Function Similar (SSC/SJ) Speedup (IC / MP) Notes
fasterxtile fastxtile 20 to 30 / 2.5 to 3.5 Allows by()
egenmisc (SSC) (-) 8 to 25 / 2.5 to 6
astile (SSC) (-) 8 to 12 / 3.5 to 6
gstats hdfe (.) Allows weights, by()
gstats winsor winsor2 10 to 40 / 10 to 20 Allows weights
gunique unique 4 to 26 / 4 to 12
gdistinct distinct 4 to 26 / 4 to 12 Also saves results in matrix
gtop (gtoplevelsof) groups, select() (+) See table notes (+)
gstats range rangestat 10 to 20 / 10 to 20 Allows weights; no flex stats
gstats transform Various statistical functions

(-) fastxtile from egenmisc and astile were benchmarked against gquantiles, xtile (fasterxtile) using by().
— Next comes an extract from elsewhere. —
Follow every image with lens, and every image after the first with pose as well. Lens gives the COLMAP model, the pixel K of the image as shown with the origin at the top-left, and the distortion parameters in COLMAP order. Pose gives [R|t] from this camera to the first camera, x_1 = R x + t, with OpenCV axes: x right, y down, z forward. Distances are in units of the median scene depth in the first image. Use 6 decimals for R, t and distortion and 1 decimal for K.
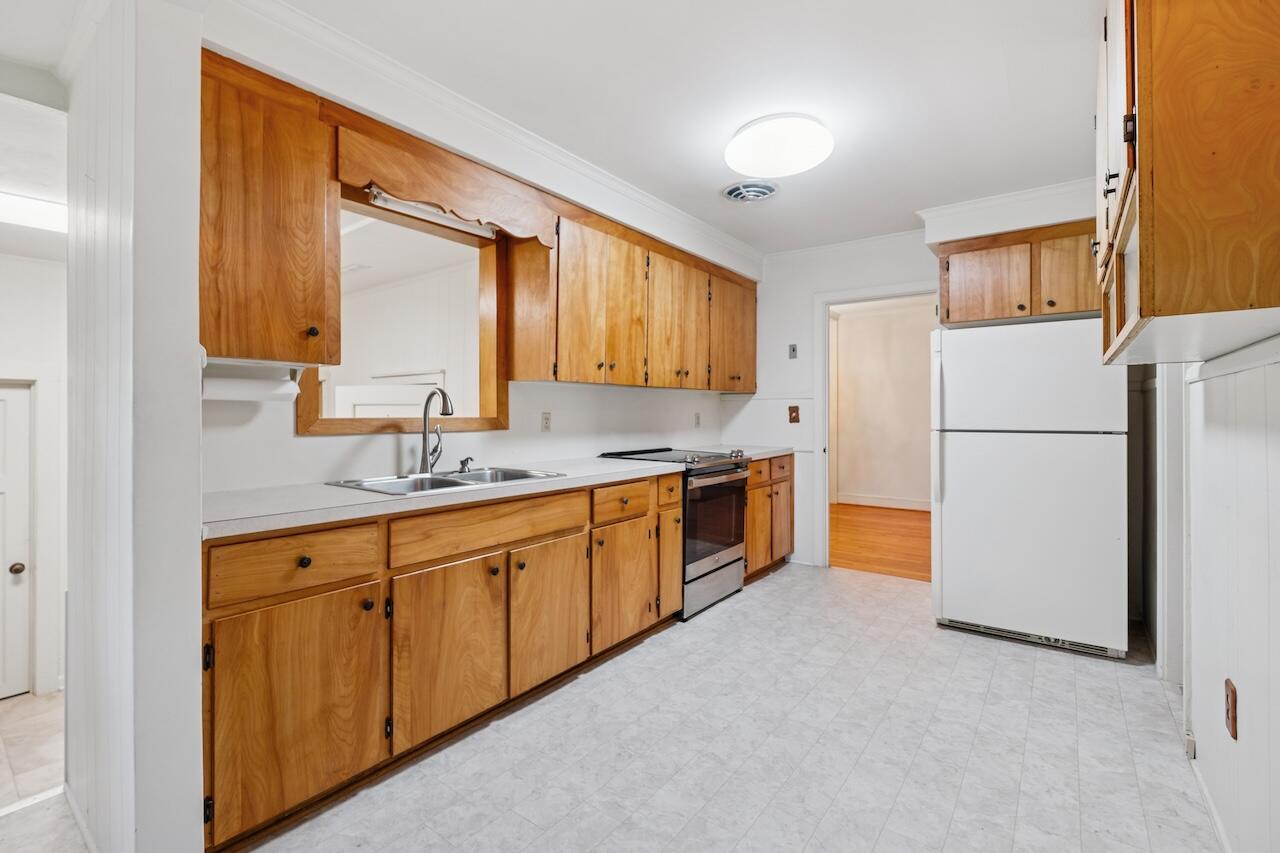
lens RADIAL K [[551.1, 0, 639.1], [0, 551.1, 413.3], [0, 0, 1]] dist [0.002773, 0.000481]
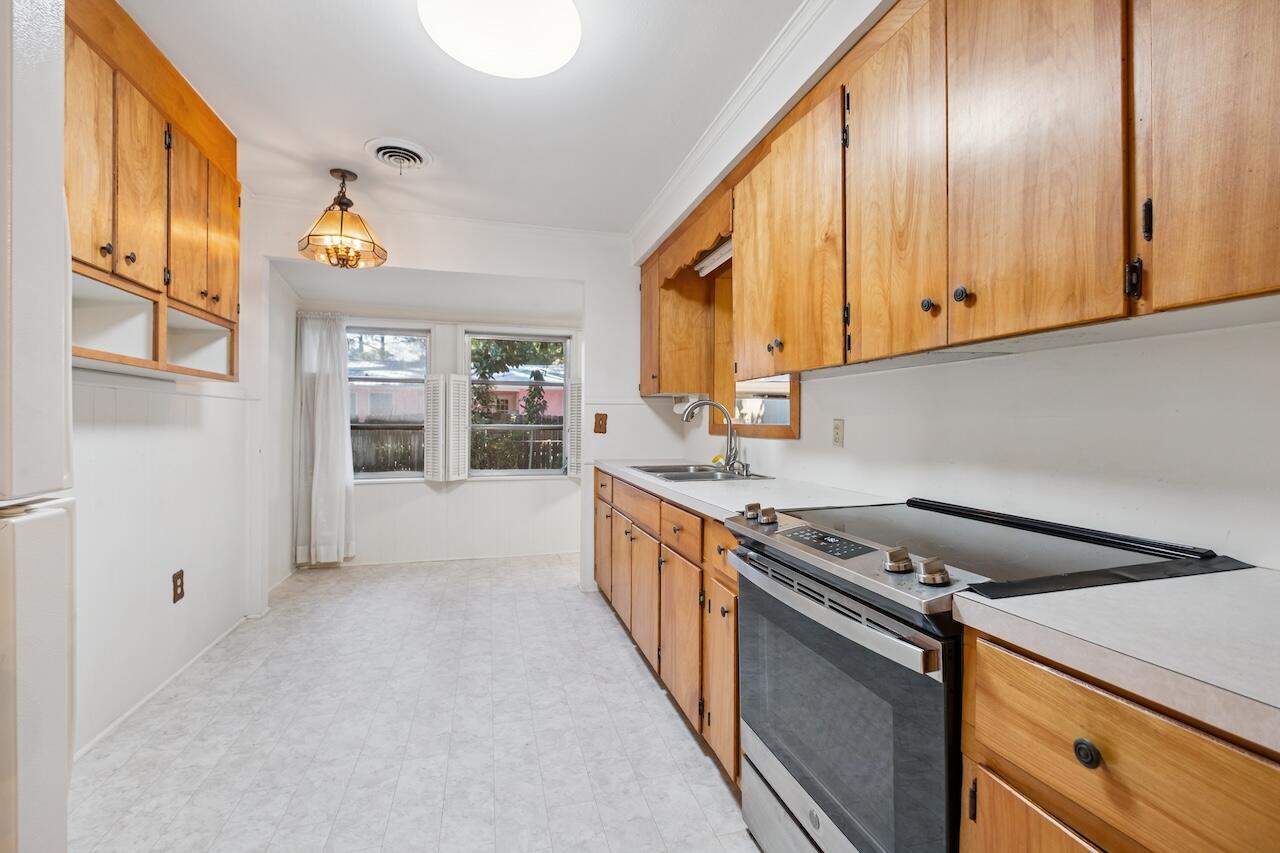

(+) While similar to the user command 'groups' with the 'select' option, gtoplevelsof does not really have an equivalent. It is several dozen times faster than 'groups, select', but that command was not written with the goal of gleaning the most common levels of a varlist. Rather, it has a plethora of features and that one is somewhat incidental. As such, the benchmark is not equivalent and gtoplevelsof does not attempt to implement the features of 'groups'

(.) Other than the dated 'hdfe' command, I do not know of a stata command that residualizes variables from a set of fixed effects. The 'hdfe' command, as far as I can tell, morphed into the 'reghdfe' package; the latter, however, is a fully-functioning regression command, while 'gstats hdfe' only residualizes a set of variables.